Cool Strangers

Ok, so yesterday, Lisa decided we should go shopping in Longmont so she could buy fresh organic fruit and veggies.

Normally I try to avoid shopping with my wife. It can be dangerous.

But yesterday morning I had received a glowing telephone review of Free Radical from Claire’s good friend Doc Clarence –

Dr. Clarence Calls On Claire – The Wise Novelist

An Angel Named Clarence – The Wise Novelist

Claire The Mule Makes Doc Clarence’s Wall Of Fame – The Wise Novelist

I was on an adrenaline rush by the story finding unbridled approval by a scientist who is familiar with cloning and so I was willing to chance anything.

I didn’t know she was going to Whole Foods.

A truly wonderful store. Just not me.

Personally, WF is always a fish out of water experience for me. I always feel like I’m in a scene from Invasion of the Body Snatchers. I mean, all of the people around me look perfectly human, but there’s something different about them. Maybe they are just too nice.

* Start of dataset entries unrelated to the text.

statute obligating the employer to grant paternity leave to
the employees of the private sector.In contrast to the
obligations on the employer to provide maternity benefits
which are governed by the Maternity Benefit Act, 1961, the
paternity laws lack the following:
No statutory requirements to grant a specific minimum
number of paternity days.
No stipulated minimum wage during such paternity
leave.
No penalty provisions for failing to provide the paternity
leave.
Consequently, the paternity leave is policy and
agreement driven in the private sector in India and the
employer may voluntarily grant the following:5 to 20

Since I usually wear one of my “You are enough.” sweatshirts when I go out and about, I can walk among these nice people without drawing a second look, as long as I don’t open my mouth. It’s like smearing yourself with blood and guts from the undead and walking among a horde of zombies.

Anyway, Lisa has a tendency of sending me off to wander alone when she shops so I don’t embarrass her with my totally unfiltered observational humor. There’s always a final warning of “don’t break anything, see you at the cashiers in a half hour.”

Not once has she ever cautioned me to be careful of strangers.

Truthfully, I just cannot shop with women. Men don’t compare items or prices. If we take something off a shelf, it goes into the basket. No second guessing. No going back to check out a similar item. No reading ingredients.

If it takes me more than sixty seconds to clear an aisle, check my pulse for I am surely dead.

If I say I’m going to the store for one item. I return home with one item.

Men are also visual and instinctive when we shop. We follow the same pattern through any store we enter. For example, when I shop at Walmart’s I start at the pet section, take care of the dogs, cats, birds and then wander past everything else without looking left or right until we get to the opposite end of the mega store where, working from the back to the front — so that the cart is heaviest just before checkout– we pick up milk, juice, butter cookies and crackers, spaghetti sauce and noodles, then water, coffee, frozen meals, bread, ice cream and finally fruits and veggies for the non-human creatures of Casa Claire.

On those rare days were Lisa and I enter a store together, it’s always best that we take separate baskets and then call each other when we are done. Otherwise, my heat seeking missile pace always causes her to forget something she desperately wanted. I pay dearly when that happens. PTSD.

So, yesterday I left Lisa in the fruits and veggies section and wandered around the store, smelling the wonderful scents from the organic everything and scanning the shelves in search of just one major commercial food brand that would never be served on Bobby Kennedy’s table at home that I could recognize. Not a one!

Then, I spotted a woman at a promotional stand wearing a blue sweatshirt with the words “For All Young Humans” stretched across its back.

I was intrigued by its direct marketing to young humans and felt safe approaching her because I am neither.

Her dyed wild and wavy hair (the identity of the pastel colors escaped me) gave her a slightly feral look, and as I approached she spotted me, which is unusual because I can usually approach women without detection. As soon as she said “Hi,” her accent provided a strange familiarity.

Dara is a New York transplant. Her family’s origin is Queens, the roots of her grandmother– although her parents moved to Vermont for a while. She still carries the Queens accent. Dara moved out west with her family during COVID and over the recent years turned some of her natural New York moxie into the entrepreneurial success of an all-natural gummy-based vitamin brand called Sam & Leo (which I believe is named after her children). While the marketing is towards clean teen vitamins, her gummies can be taken by everyone.

Always looking to help out another New Yawker wandering in the wilderness, I searched the store until I found Lisa and dragged her over to Dara’s stand, like Lassie dragging the sheriff back to Timmy in the well. I enjoy it when Lisa shouts “What is it, boy?” Since Lisa still has some humanity left in her, she sampled the product and purchased a couple of bags of gummies.

However, I never miss an opportunity to talk about my books, and before we left Dara had jotted down the information with a promise to check it out.

With any luck at all, Lisa can look forward to a healthier and more relaxed future. At least until we go shopping together.

So, good luck Dara (and Sam & Leo). And if anyone is looking for a great vitamin gummy for their teens, or themselves, check out Dara’s Sam & Leo Gummies, which can be ordered online: SAM+LEO Vegan Gummy Vitamins for Teens and Kids

Well, it’s Thursday, Friday’s handmaiden, so my fine, five readers just need to wrap up their first full work week of the new year and set their sights on an early escape from the office tomorrow morning.

Don’t forget to take your vitamins.

And no matter what else we get up to, let us make today a great one.